ISM non-manufacturing index expected to show another decline but remain in generally strong shape — The market consensus is for today’s Jan ISM non-manufacturing index to show a -0.9 point decline to 57.1, adding to December’s -2.4 point decline to 58.0.  Despite expectations for another decline today, the expected index level of 57.1 would still be relatively strong and would indicate general business optimism in the non-manufacturing sectors of the U.S. economy.  December’s index level of 58.0 was only 2.8 points below the 13-year high of 60.8 posted in Sep 2018.

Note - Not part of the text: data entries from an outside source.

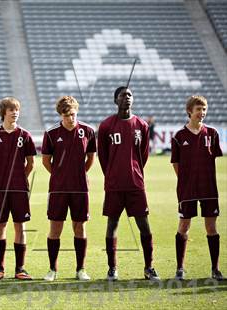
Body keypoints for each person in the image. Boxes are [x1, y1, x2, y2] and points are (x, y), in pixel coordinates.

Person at [97, 86, 159, 281]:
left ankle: (149, 267)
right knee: (112, 224)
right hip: (114, 185)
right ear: (116, 100)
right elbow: (103, 156)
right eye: (123, 95)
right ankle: (112, 268)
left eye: (130, 95)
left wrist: (135, 172)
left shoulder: (142, 125)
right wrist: (112, 174)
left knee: (144, 226)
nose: (127, 98)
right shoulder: (106, 125)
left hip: (135, 185)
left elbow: (144, 155)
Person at [41, 95, 96, 281]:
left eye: (73, 114)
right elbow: (46, 161)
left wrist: (80, 173)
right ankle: (52, 270)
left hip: (80, 188)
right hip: (58, 189)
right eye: (66, 116)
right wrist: (59, 174)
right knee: (55, 228)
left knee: (79, 228)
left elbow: (91, 158)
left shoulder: (88, 131)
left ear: (77, 112)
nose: (70, 118)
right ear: (60, 115)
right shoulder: (51, 133)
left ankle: (81, 269)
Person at [171, 95, 224, 281]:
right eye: (198, 110)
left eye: (204, 109)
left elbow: (214, 158)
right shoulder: (179, 136)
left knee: (211, 226)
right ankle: (180, 268)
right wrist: (186, 180)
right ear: (189, 112)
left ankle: (215, 269)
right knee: (184, 225)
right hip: (187, 190)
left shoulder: (213, 133)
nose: (202, 113)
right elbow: (176, 163)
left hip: (209, 188)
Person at [0, 97, 37, 280]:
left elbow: (31, 163)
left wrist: (20, 178)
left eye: (17, 110)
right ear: (3, 112)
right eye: (11, 110)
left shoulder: (25, 135)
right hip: (0, 189)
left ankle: (20, 269)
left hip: (20, 189)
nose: (15, 112)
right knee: (0, 227)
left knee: (20, 227)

There are reasons for U.S. business to be skeptical about the near-term economic outlook including (1) expectations for slower GDP growth in 2019, (2) trade tensions and the higher business costs from paying U.S. tariffs and the damper on some U.S. exports caused by retaliatory tariffs, (3) stock market volatility and the Q4 stock market correction, and (4) the possibility of another government shutdown on February 15.  Despite these negative factors, U.S. business confidence in general remains solid since (1) the U.S. economy continues to grow at a solid pace, (2) the Fed has stopped its interest-rate hike regime, and (3) the stock market recovered nicely in January.

3-year T-note auction to yield near 2.52% — The Treasury today will sell $38 billion of 3-year T-notes.  The Treasury will then continue this week’s $84 bln refunding operation by selling $27 bln of new 10-year T-notes on Wed and $19 bln of new 30-year T-bonds on Thursday.  The 3-year T-note yield late Monday was trading at 2.52%, up by +18 bp from the early-Jan 10-month low of 2.34%. 

The size of this week’s 3, 10 and 30-year auctions are the same as the comparable prior auctions.  The Treasury has now raised the sizes of its coupon auctions by enough to cover the higher U.S. budget deficit, which gives the T-note and T-bond market some relief.  The Treasury raised the 3-year T-note to the current level of $38 billion from only $24 billion as recently as a year ago.

The 12-auction averages for the 3-year are: 2.70 bid cover ratio, $88 million in non-competitive bids, 3.4 bp tail to the median yield, 18.8 bp tail to the low yield, and 54% taken at the high yield.  The 3-year is the second least popular coupon security behind the 2-year among foreign investors and central banks with indirect bidders taking an average of only 46.8% of the last twelve 3-year T-note auctions, well below the average of 61.9% for all recent coupon auctions.